FILMLOOK congratulates Witt-Thomas' "The John Larroquette Show" for returning to NBC for its third season, and also NBC Productions' "In The House," returning with a full season of shows this fall. In Canada, we congratulate "The Red Green Show," for returning to FILMLOOK and is now surpassing its 100th episode. We also welcome aboard new series "Minor Adjustments" (NBC/Witt-Thomas), "The Crew" (FOX), "WMAC Masters" (Syndicated), "U.S. Customs" (Syndicated) and "Crossroads Cafe" (PBS). We are pleased that these shows have selected our patented film simulation process, and we wish them success in the fall season. Please check your local listings for air times in your area.


BURBANK - The Berkeley Group has used FILMLOOK to process selected behind the scenes footage of the macabre thriller "Seven," starring Brad Pitt and Morgan Freeman.
The video was shot on location then processed for two different looks (35 and 16mm style) under direct supervision by Berkeley. The processed footage, including interview segments and B-roll, was then incorporated in press kits promoting the murder mystery.


LOS ANGELES - Direct America's "Lifequest Power Trainer" was nominated by NIMA as infomercial of the year. Producer/director, Ron Maestri, was thrilled to hear his project was considered as "the best looking infomercial shot on film."






© 1995 FILMLOOK Inc. All rights reserved. FILMLOOK is a registered trademark of FILMLOOK Inc.



LONDON - The popular and controversial reality based MTV series "The Real World" continues a new season with a "cinema-verite'" episode shot in video then processed in FILMLOOK.
This time the series is based in London and features international roommates. The episode was shot in video then letterboxed and processed in FILMLOOK in order to achieve a more documentary style feeling for the episode, which offers day and evening location shooting and "video diary" segments recorded in black and white. "The Real World" processed episode airs the second week in October on the MTV network.

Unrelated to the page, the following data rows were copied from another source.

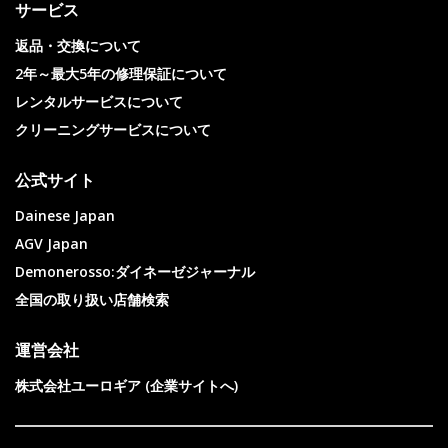
サービス
返品・交換について
2年～最大5年の修理保証について
レンタルサービスについて
クリーニングサービスについて
公式サイト
Dainese Japan
AGV Japan
Demonerosso:ダイネーゼジャーナル
全国の取り扱い店舗検索
運営会社
株式会社ユーロギア (企業サイトへ)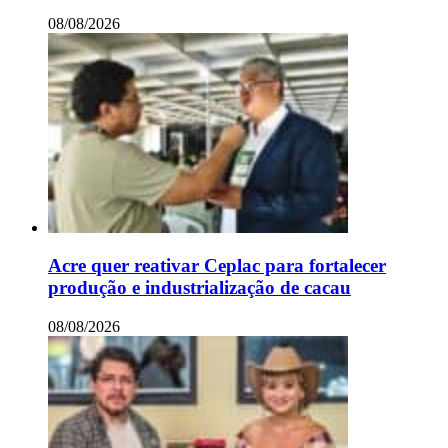
08/08/2026
Acre quer reativar Ceplac para fortalecer
produção e industrialização de cacau
08/08/2026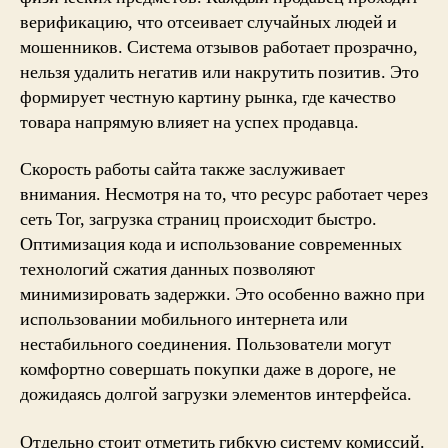
верификацию, что отсеивает случайных людей и
мошенников. Система отзывов работает прозрачно,
нельзя удалить негатив или накрутить позитив. Это
формирует честную картину рынка, где качество
товара напрямую влияет на успех продавца.
Скорость работы сайта также заслуживает
внимания. Несмотря на то, что ресурс работает через
сеть Tor, загрузка страниц происходит быстро.
Оптимизация кода и использование современных
технологий сжатия данных позволяют
минимизировать задержки. Это особенно важно при
использовании мобильного интернета или
нестабильного соединения. Пользователи могут
комфортно совершать покупки даже в дороге, не
дожидаясь долгой загрузки элементов интерфейса.
Отдельно стоит отметить гибкую систему комиссий.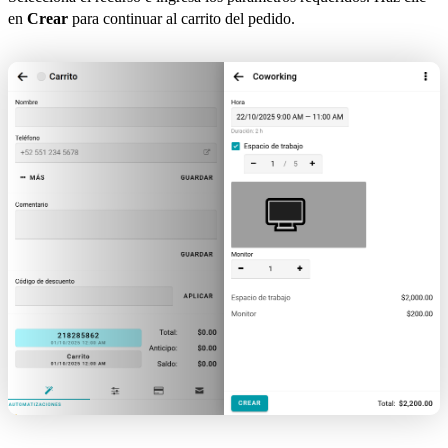
en
Crear
para continuar al carrito del pedido.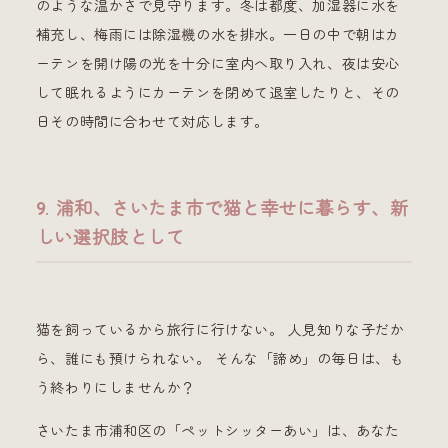
のような温かさで見守ります。冬は都度、加湿器に水を
補充し、梅雨には除湿機の水を排水。一日の中で朝はカ
ーテンを開け陽の光を十分に室内へ取り入れ、夜は安心
して眠れるようにカーテンを閉めて退室したりと、その
日その時間に合わせて対応します。
9. 浦和、さいたま市で猫と幸せに暮らす、新
しい選択肢として
猫を飼っているから旅行に行けない。 人見知りな子だか
ら、誰にも預けられない。 そんな「諦め」の毎日は、も
う終わりにしませんか？
さいたま市浦和区の「ペットシッターあい」は、あなた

HOLLYWOOD - Grab Productions is producing the syndicated program "U.S. Customs: Classified." The program is hosted by legendary writer/producer Steven J. Cannell and is a reality-based docu-program based on actual cases of the Customs Department. The recreated segments as well as the host wrap-arounds are given the exclusive film simulation process. "U.S. Customs: Classified" is now airing nationally on a weekly basis.


LOS ANGELES - RLA Group, producer/director, David C. Bojorquez, and executive producer, Ken Silverman, used the FILMLOOK process on the "We Are UCLA" campaign. The commercial opens every UCLA football game on ABC.


LOS ANGELES - Paul Greenburg (producer/director), of Man Made Productions, informed us that his client was upset because he thought Paul shot on film and went over budget. His client was relieved to find out that he shot on video and then went through a film simulation process, called FILMLOOK. It is a great feeling when our clients get excellent responses from their clients.